In some cases, a website can suffice for proving the existence of the company, though you always want to err on the side of “more is more” in order to pass the review process. Having to redo this process can be both time-consuming, and cost intensive if you’re using third party partners to get the business registered.
3. Investment and Loans
There is a lot of misconception of how much investment is needed to start your own business in Japan and whether you need to hire Japanese staff in order to establish your business. There is a bit of flexibility in this area and the Japanese government offers the below options:
- To obtain the business manager/ investor visa, you’ll need to have a capital or overall investment of 5,000,000 yen.
This means that you will be required to show the amount in your corporate bank alongside your finance report. If you’re going to take a loan, you will need to submit the loan contract as an evidential document.
- If, however, you have a long-term residency in Japan, you can establish your company with any amount you would like.
When starting a business in Japan you will be asked to submit all available financial reports including loan contracts as an evidential document.
4. Bank account
Before establishing your business in Japan, you will need to open an individual bank account. This might be a bit challenging for foreigners, due to the language barrier and the bureaucratic procedures in banks. However, there are now a lot of foreigner-friendly banks in Japan with English-speaking staff that can help you register an account.
To open an individual bank account before establishing your company, you will need:
- Proof of residency rights/visa
- Contact information like phone number and address
- Residence card.
- Initial deposit amount (there are no minimum requirements in most cases but confirm with your bank first).
Note that some financial institutions have different requirements, and you might need more documentation. Be sure to check with your Bank all the requirements to set up your business account.
A common bank for foreigners is Mizuho, which tends to offer more foreigner-friendly options in a number of ways. However, these terms are always changing.
Some other things to consider when choosing a bank are:
- Bank transfer fees (domestic)
- Bank transfer fees for international transfers
- Residency requirements for the individual setting up the account
- Amount of operations that require you to be on-site at the bank branch (vs. being able to coordinate digitally)
Preparing Your Documents of Incorporation to Start a Business in Japan
Preparing documents might not be the most exciting part of setting up a business in another country, but it’s crucial for the process of incorporation in Japan. Out of all the documents needed, the articles of incorporation (teikan) are possibly the most important documents that highlight how your company will be managed. They vary based on the type of business structure. We listed below the needed Individual and Company requirements that you will need when Incorporating in Japan, divided in: “Foreign Individual Requirements” and “Foreign Company Requirements”.

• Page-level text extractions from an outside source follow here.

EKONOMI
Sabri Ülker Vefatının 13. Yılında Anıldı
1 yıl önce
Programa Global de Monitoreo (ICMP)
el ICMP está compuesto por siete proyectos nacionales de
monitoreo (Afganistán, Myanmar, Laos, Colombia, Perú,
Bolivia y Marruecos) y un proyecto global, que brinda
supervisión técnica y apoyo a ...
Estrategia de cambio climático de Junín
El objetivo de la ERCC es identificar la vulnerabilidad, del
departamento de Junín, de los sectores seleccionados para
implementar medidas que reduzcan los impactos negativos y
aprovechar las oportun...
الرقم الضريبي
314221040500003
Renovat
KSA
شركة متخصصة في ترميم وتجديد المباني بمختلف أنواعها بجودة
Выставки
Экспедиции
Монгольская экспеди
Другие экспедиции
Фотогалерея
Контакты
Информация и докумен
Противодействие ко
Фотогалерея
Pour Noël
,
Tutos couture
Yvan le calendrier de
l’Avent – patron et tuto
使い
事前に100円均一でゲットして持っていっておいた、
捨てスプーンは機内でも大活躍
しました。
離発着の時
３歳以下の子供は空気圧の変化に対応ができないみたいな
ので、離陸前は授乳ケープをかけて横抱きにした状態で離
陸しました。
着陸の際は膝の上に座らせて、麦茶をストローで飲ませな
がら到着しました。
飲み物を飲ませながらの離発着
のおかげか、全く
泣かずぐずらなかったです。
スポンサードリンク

Foreign Individuals Requirements :
- Seal Certificate
- Company Seal
- Investor’s personal bank account and passbook
Foreign Company Requirements:
- Registration certificate of parent company
- Notarized Signature Of Each Director
- Company Seal
Note that if you are a foreign individual expanding your business in Japan, you will need all the documents listed above.
Registering a Trademark means that the Japanese authorities will officially recognize it and see you as the person with full control and proprietorship over your company.
Before registering Intellectual Properties like Diagrams, Pictures, Colors, 3D Objects, Position Marks, Moving Marks, Holograms and Pictures in Japan you will first need to make sure that identical or similar trademarks have not been registered by other applicants before you make any request. You can find all the details for registration on the Japan Patent office site, on the page dedicated to Trademarks.